Output every text line from the records below as a Markdown table with the columns "Row" and "Line", numbering the rows in order. Skip blank lines, and leave the pictures out of the table.
═══
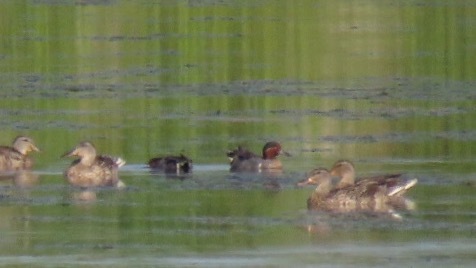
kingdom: Animalia
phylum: Chordata
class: Aves
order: Anseriformes
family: Anatidae
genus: Anas
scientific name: Anas crecca
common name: Eurasian teal
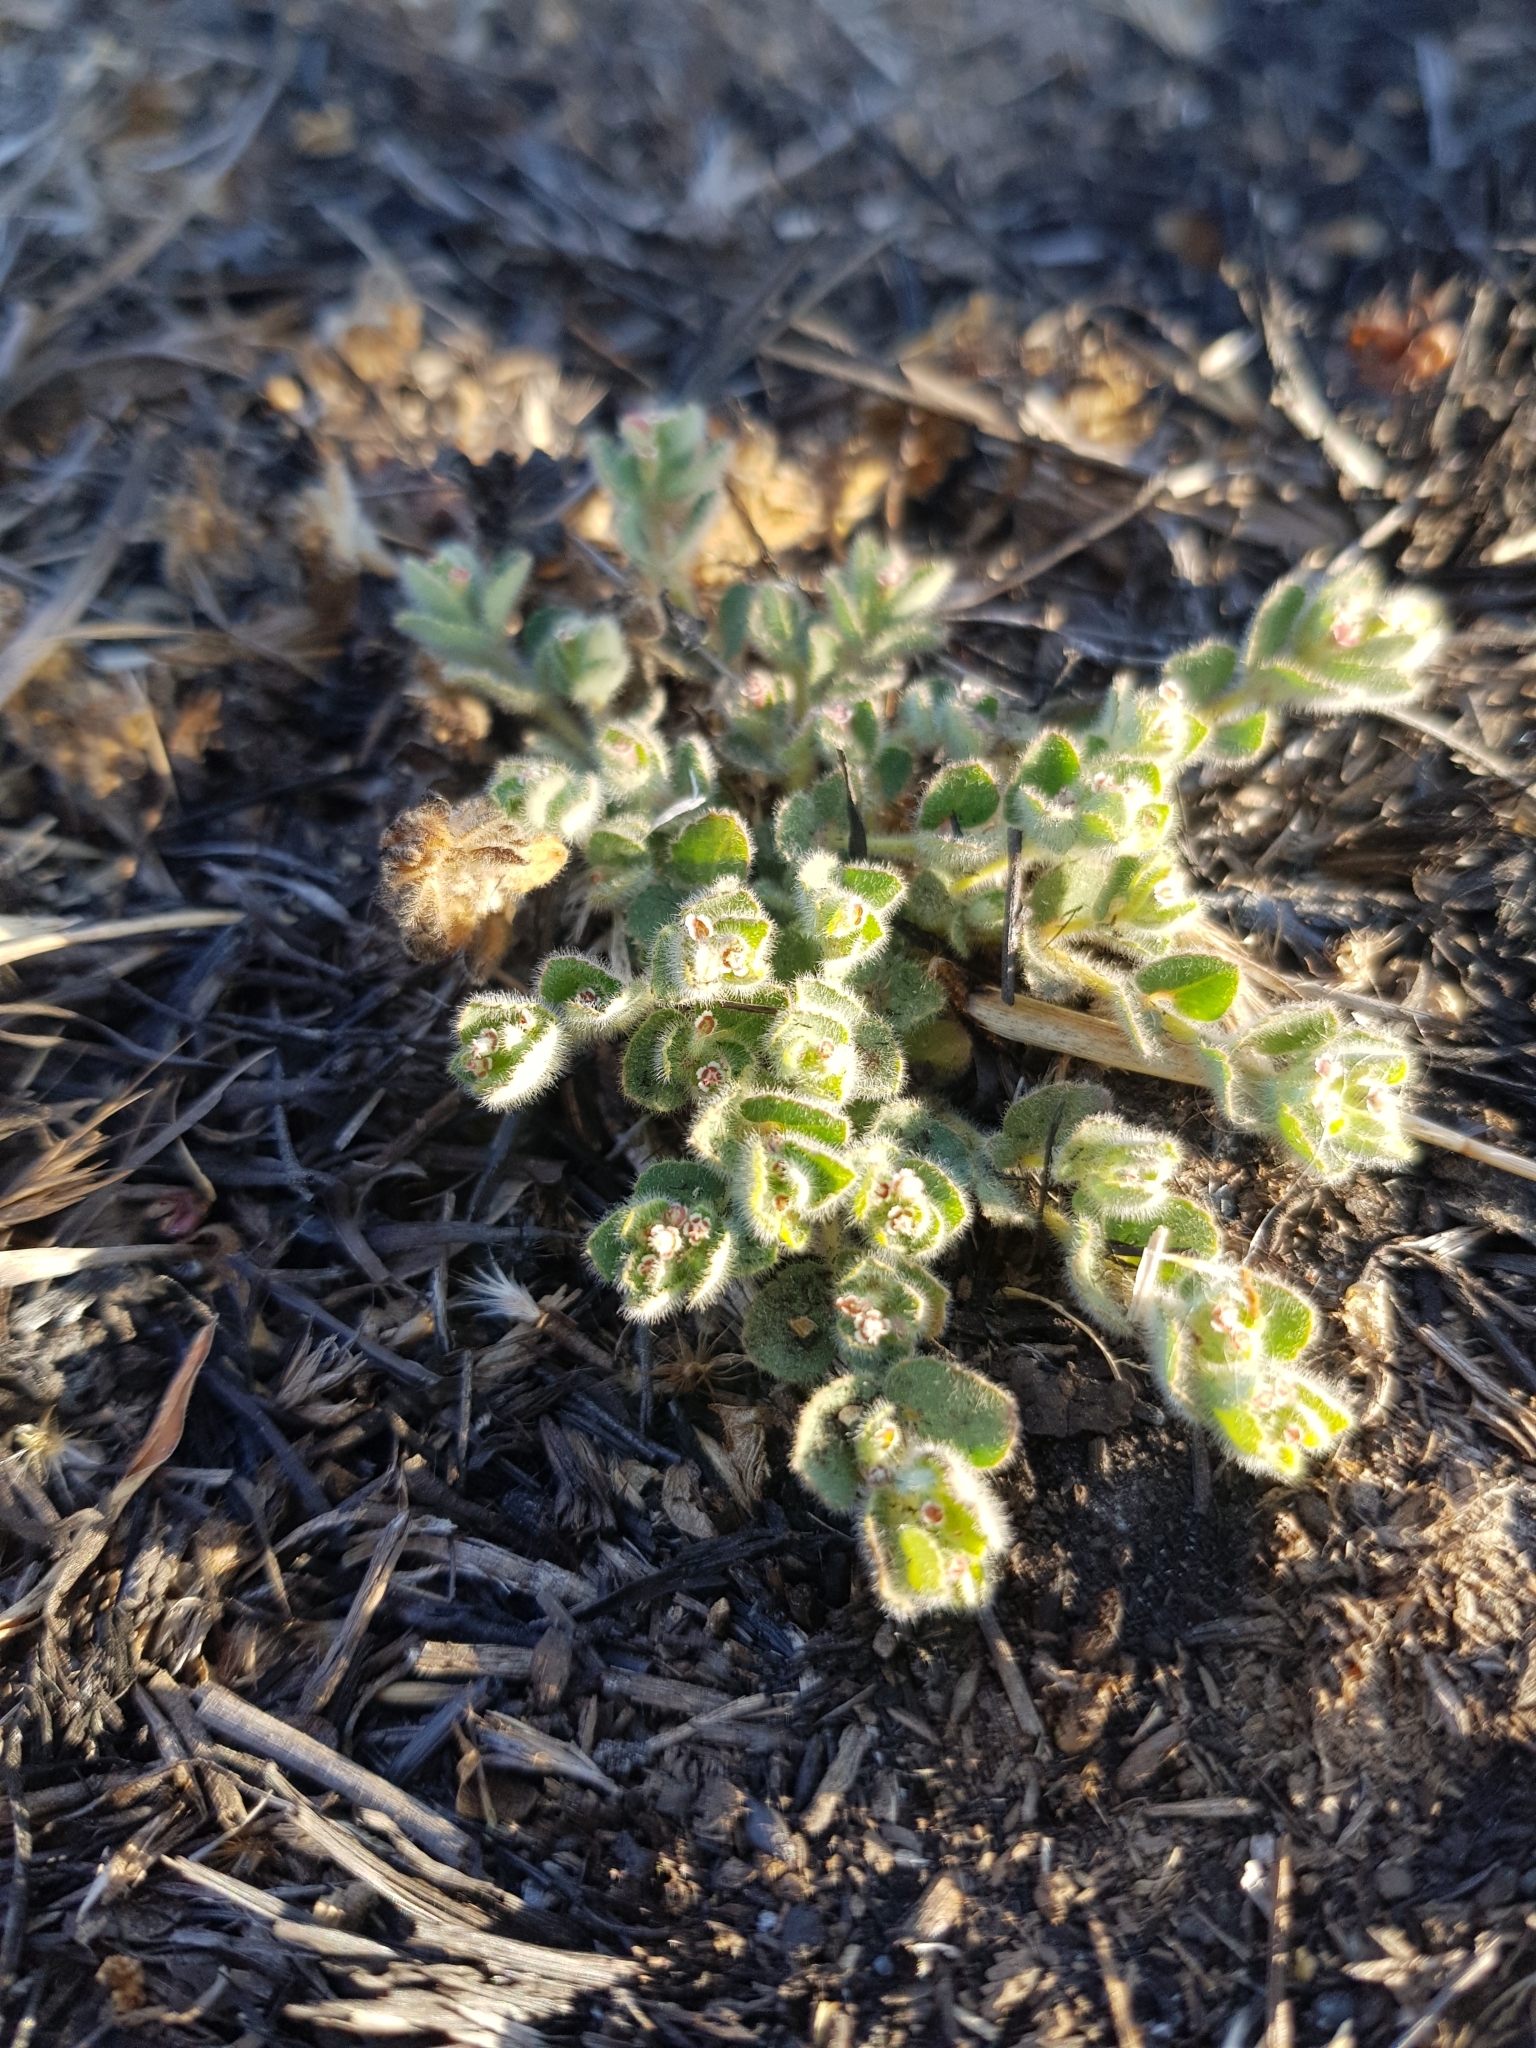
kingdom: Plantae
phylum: Tracheophyta
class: Magnoliopsida
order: Malpighiales
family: Euphorbiaceae
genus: Euphorbia
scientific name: Euphorbia velleriflora
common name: Caliche sandmat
═══
Solution for this problem:
| Row | Line |
|---|---|
| 1 | kingdom: Animalia |
| 2 | phylum: Chordata |
| 3 | class: Aves |
| 4 | order: Anseriformes |
| 5 | family: Anatidae |
| 6 | genus: Anas |
| 7 | scientific name: Anas crecca |
| 8 | common name: Eurasian teal |
| 9 | kingdom: Plantae |
| 10 | phylum: Tracheophyta |
| 11 | class: Magnoliopsida |
| 12 | order: Malpighiales |
| 13 | family: Euphorbiaceae |
| 14 | genus: Euphorbia |
| 15 | scientific name: Euphorbia velleriflora |
| 16 | common name: Caliche sandmat |